-------- DATA FOR THIS EXERCISE --------
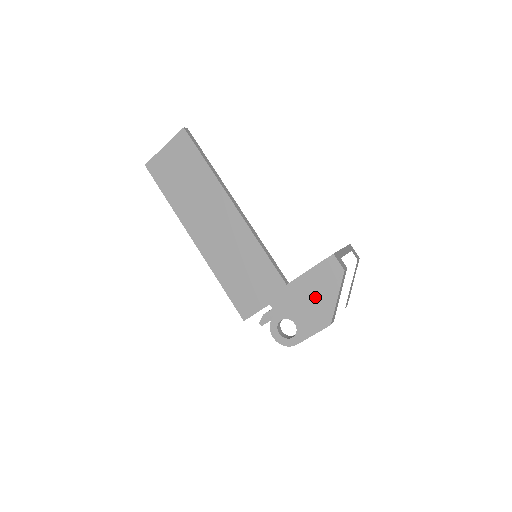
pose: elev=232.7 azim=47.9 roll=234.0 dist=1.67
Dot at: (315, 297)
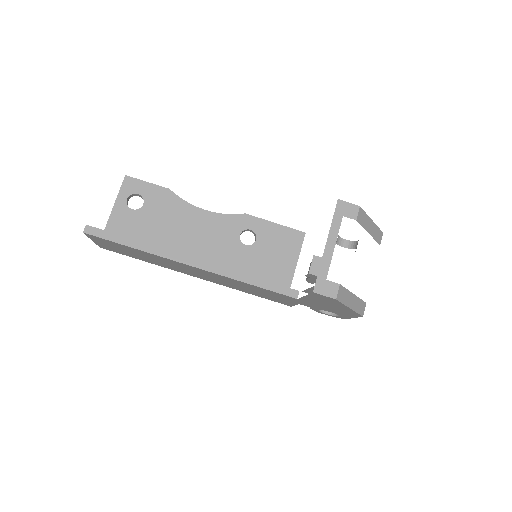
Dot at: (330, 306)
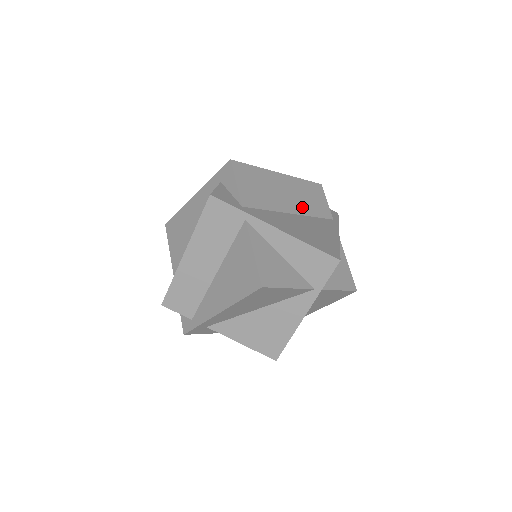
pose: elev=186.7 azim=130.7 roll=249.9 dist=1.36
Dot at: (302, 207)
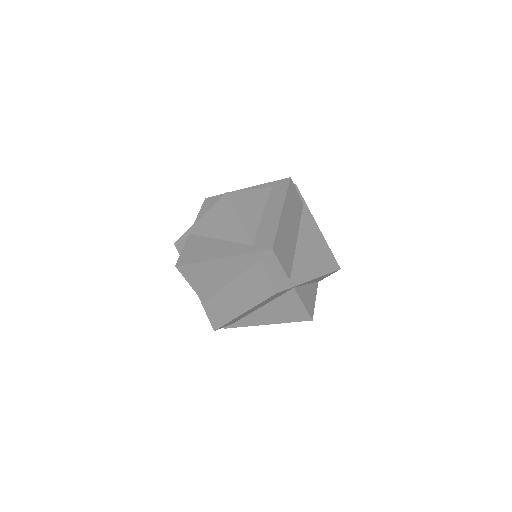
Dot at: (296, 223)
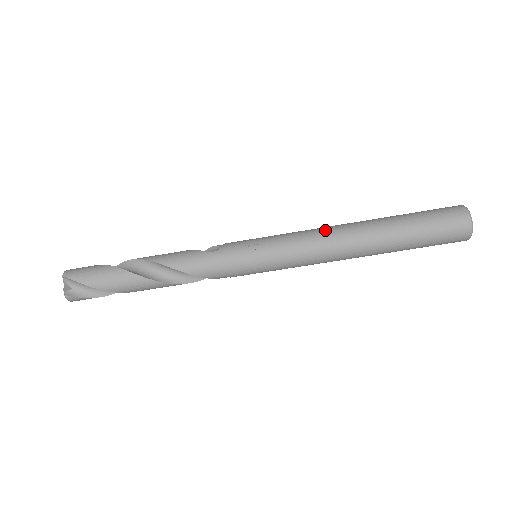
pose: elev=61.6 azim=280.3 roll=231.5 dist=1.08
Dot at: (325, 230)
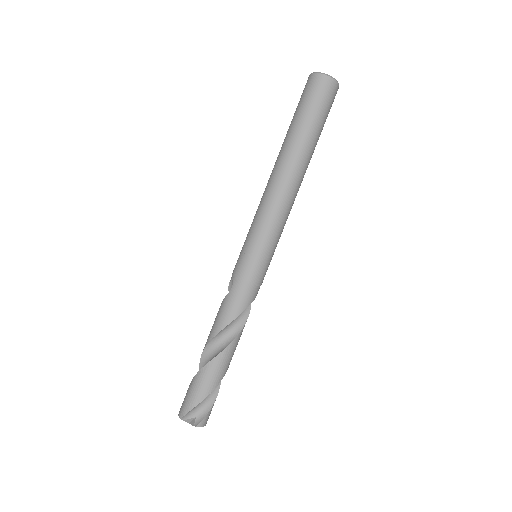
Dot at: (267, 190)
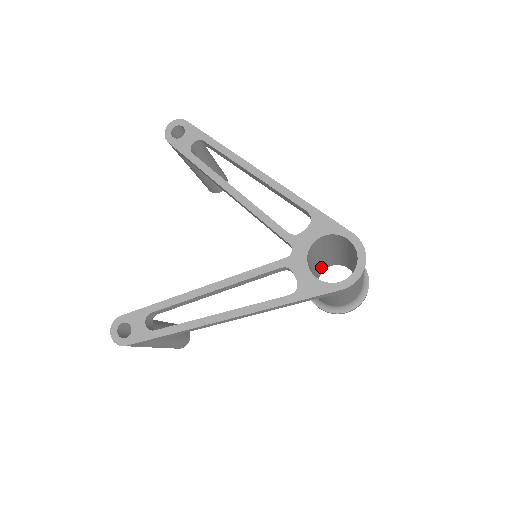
--------
-------- DATA FOR THIS EXERCISE --------
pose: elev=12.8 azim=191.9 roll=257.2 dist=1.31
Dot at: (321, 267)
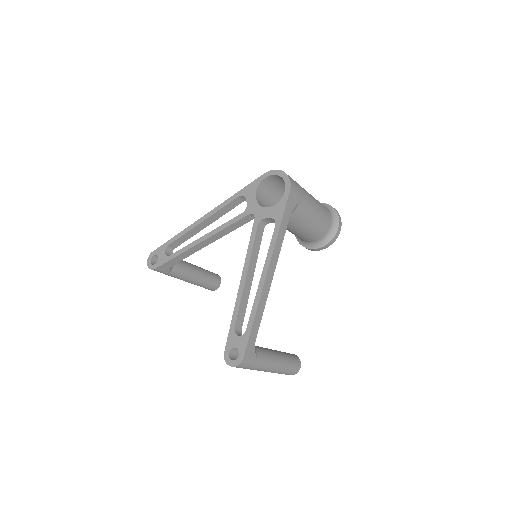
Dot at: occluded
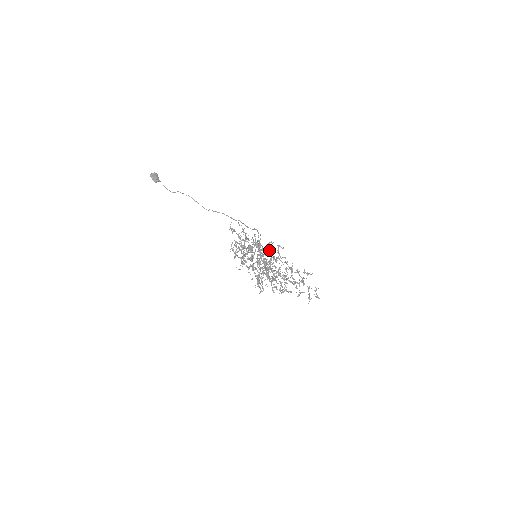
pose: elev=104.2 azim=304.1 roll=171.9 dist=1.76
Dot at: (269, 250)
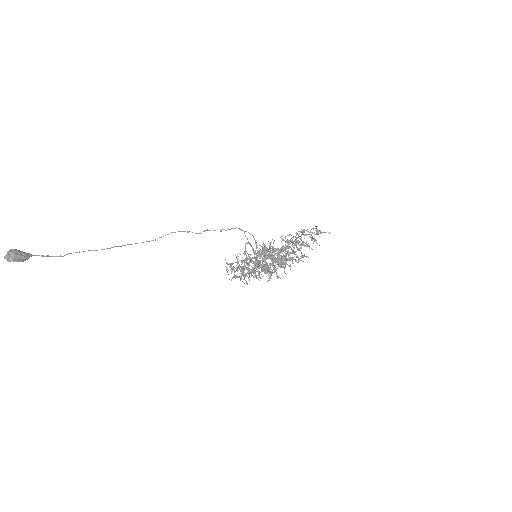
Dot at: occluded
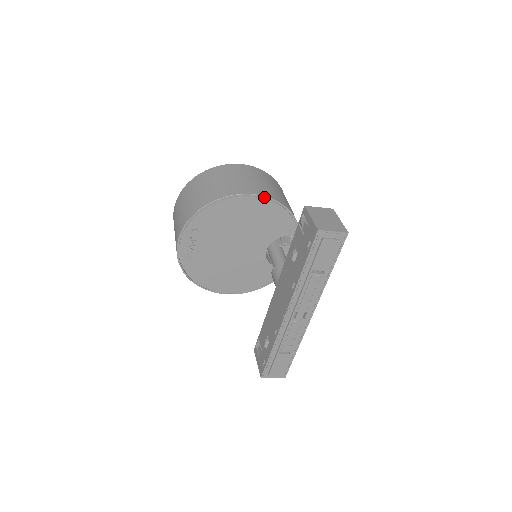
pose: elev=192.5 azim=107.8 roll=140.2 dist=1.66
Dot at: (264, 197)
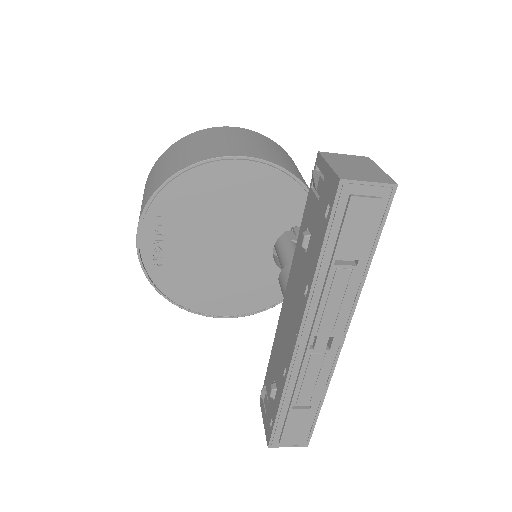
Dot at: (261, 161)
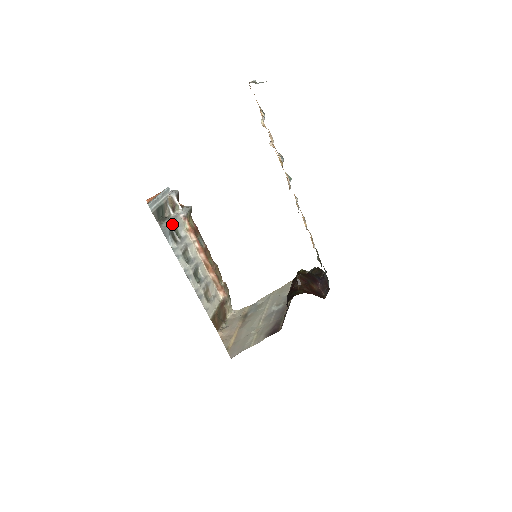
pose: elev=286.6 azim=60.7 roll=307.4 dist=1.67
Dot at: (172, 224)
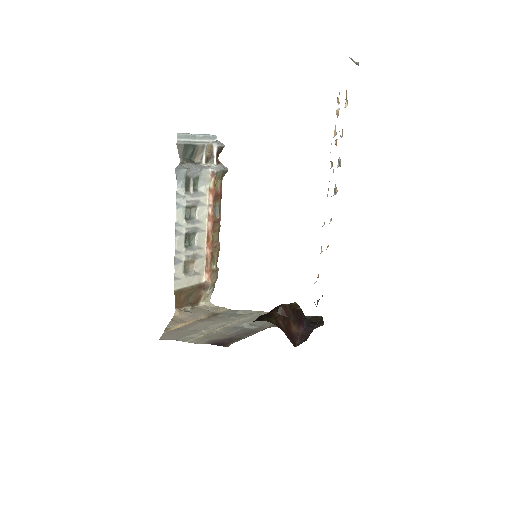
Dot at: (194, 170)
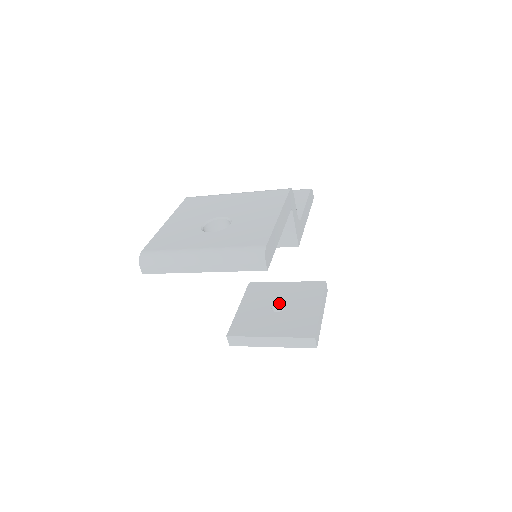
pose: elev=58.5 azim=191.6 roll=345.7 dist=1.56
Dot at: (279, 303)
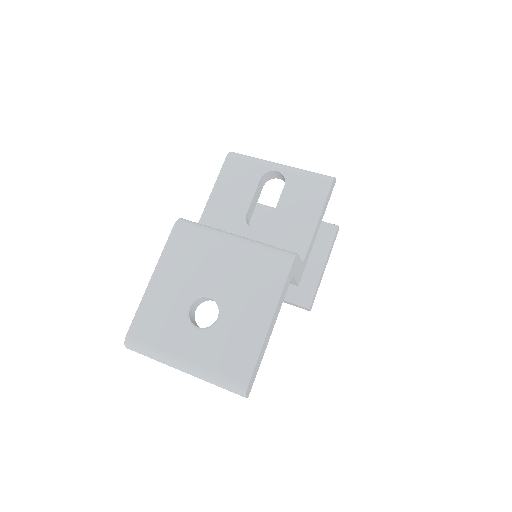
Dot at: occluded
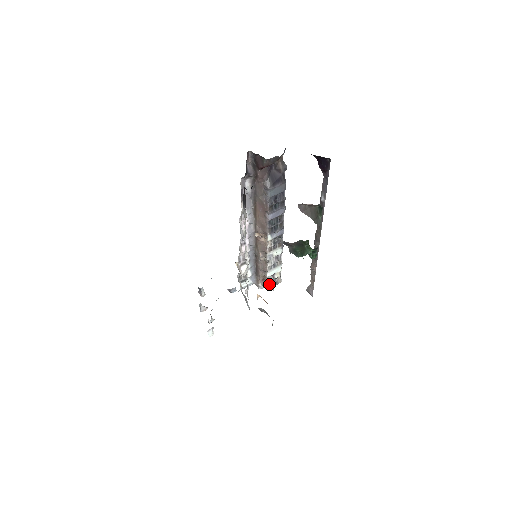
--------
### TASK STATEMENT
Rewrite the listing from the line containing "pose: elev=232.7 azim=47.9" down to the line containing "Dot at: (267, 190)", changing every "pose" to "view" and keeping everything else the same. Omit the pictures.

### FINAL RESULT
view: elev=232.7 azim=47.9 roll=234.0 dist=1.67
Dot at: (315, 297)
Dot at: (330, 306)
view: elev=186.7 azim=130.7 roll=249.9 dist=1.36
Dot at: (302, 207)
Dot at: (296, 223)
view: elev=61.6 azim=280.3 roll=231.5 dist=1.08
Dot at: (325, 230)
Dot at: (267, 190)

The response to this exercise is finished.